It’s late and I really ought to be in bed, so my apologies in advance for the countless errors and contradictions that are inevitably going to plague this post.
I’ve been doing some more 3D this evening. The idea of building a typical Norfolk drainage mill came quite innately, really; I’ve written beneath my drawings of them how they have long fascinated me and how powerful I think they are a subject, given that they tend to be either in a state of wonderful resplendence or haunting disrepair, slowly sinking into the boggy nowhere of the marshes.
It’s taken about six or seven hours to get to the result you see here. Given that I was going almost entirely from the images burned into my mind, I think it turned out pretty well! The most challenging part of the exercise, by far, was the boat-shaped cap. It is not perfect by any stretch, cobbled together using three arches and a loft-NURBS standing upon a distorted cylinder for the skirting. I don’t really know what happened to the texture on the front face of the cap, it seems to have gone a bit doolally without my permission.
The prospect of the fantail scared me a little, but it was joyously simple to create – a sliced tube and a cuboid, cloned radially with a slight angular transformation – and creating the stripe pattern was equally pleasant.
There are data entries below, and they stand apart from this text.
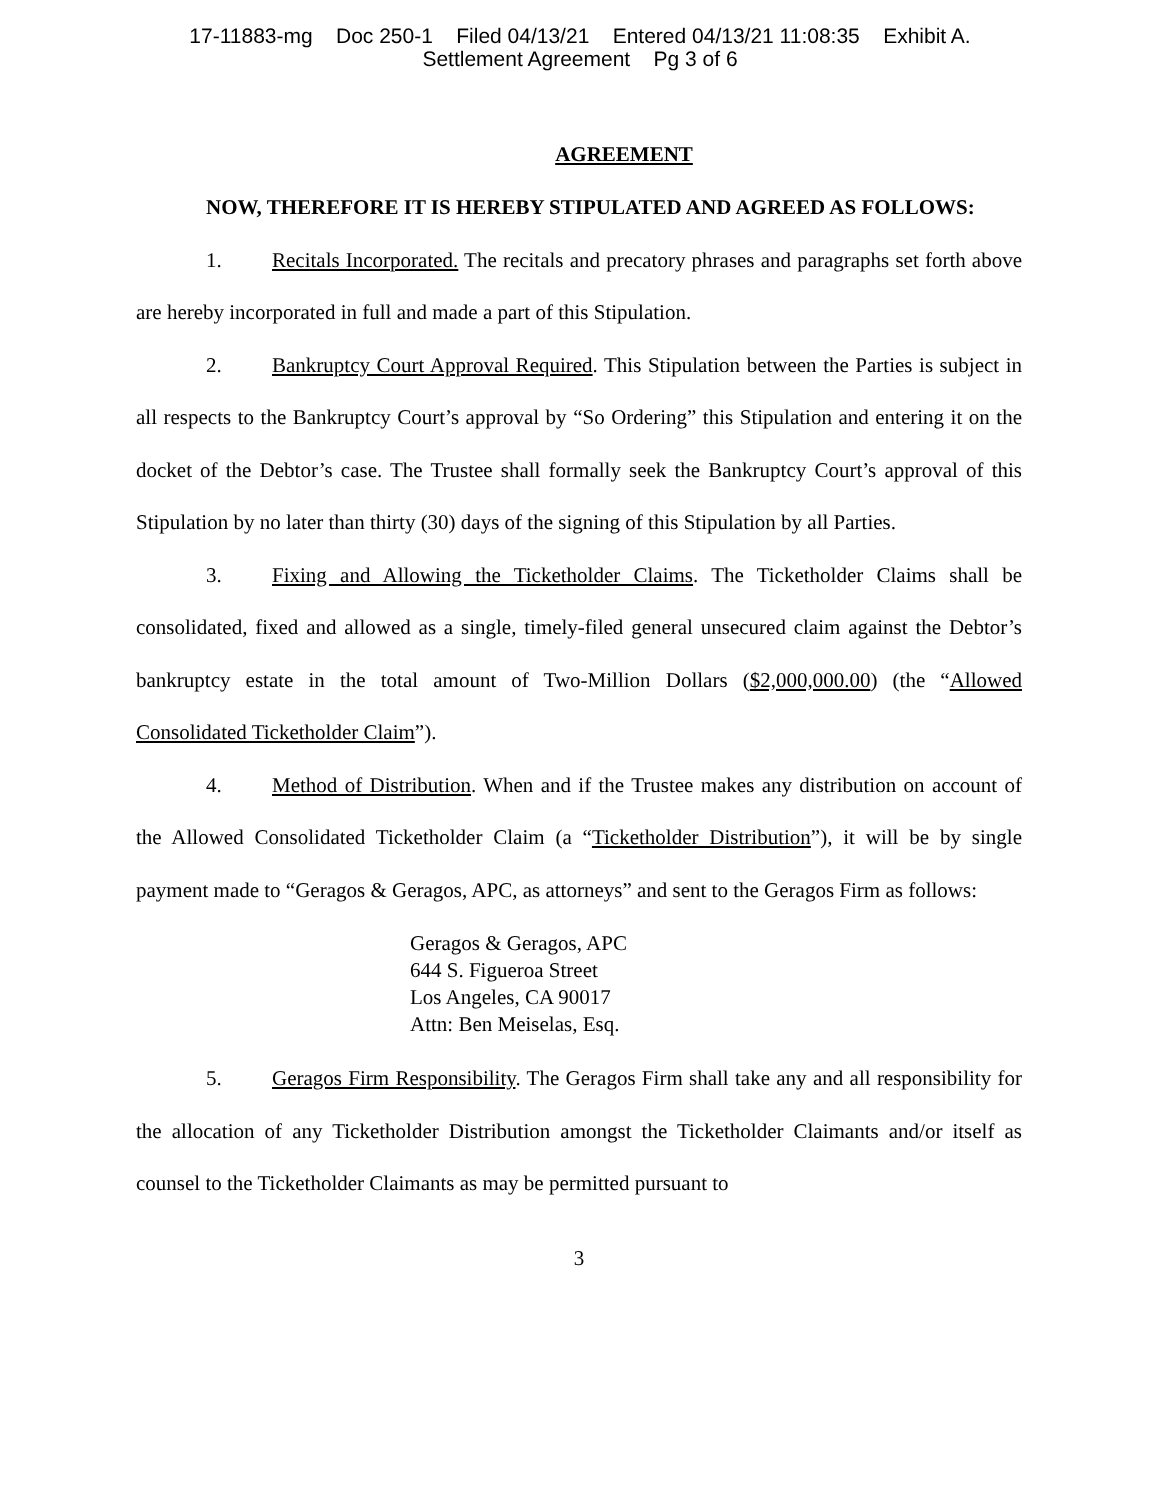17-11883-mg Doc 250-1 Filed 04/13/21 Entered 04/13/21 11:08:35 Exhibit A.
Settlement Agreement Pg 3 of 6
AGREEMENT
NOW, THEREFORE IT IS HEREBY STIPULATED AND AGREED AS FOLLOWS:
1. Recitals Incorporated. The recitals and precatory phrases and paragraphs set forth above are hereby incorporated in full and made a part of this Stipulation.
2. Bankruptcy Court Approval Required. This Stipulation between the Parties is subject in all respects to the Bankruptcy Court’s approval by “So Ordering” this Stipulation and entering it on the docket of the Debtor’s case. The Trustee shall formally seek the Bankruptcy Court’s approval of this Stipulation by no later than thirty (30) days of the signing of this Stipulation by all Parties.
3. Fixing and Allowing the Ticketholder Claims. The Ticketholder Claims shall be consolidated, fixed and allowed as a single, timely-filed general unsecured claim against the Debtor’s bankruptcy estate in the total amount of Two-Million Dollars ($2,000,000.00) (the “Allowed Consolidated Ticketholder Claim”).
4. Method of Distribution. When and if the Trustee makes any distribution on account of the Allowed Consolidated Ticketholder Claim (a “Ticketholder Distribution”), it will be by single payment made to “Geragos & Geragos, APC, as attorneys” and sent to the Geragos Firm as follows:
Geragos & Geragos, APC
644 S. Figueroa Street
Los Angeles, CA 90017
Attn: Ben Meiselas, Esq.
5. Geragos Firm Responsibility. The Geragos Firm shall take any and all responsibility for the allocation of any Ticketholder Distribution amongst the Ticketholder Claimants and/or itself as counsel to the Ticketholder Claimants as may be permitted pursuant to
3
Indeed, it was generally far less of a headache all round than I envisioned. I need to work on building landscapes, though – that’s one thing that didn’t go terribly well, which is quite something when you consider that Norfolk is flatter than the flattest pancake. I tried to render a scene with actual ‘hair’ grass, but it was taking several minutes a frame, and I’m phenomenally impatient. The physical sky tools were intriguing, allowing you to put in a date and time and light accordingly… however, the apocalyptic green sunsets I was getting suggested I was maybe not calibrating it correctly.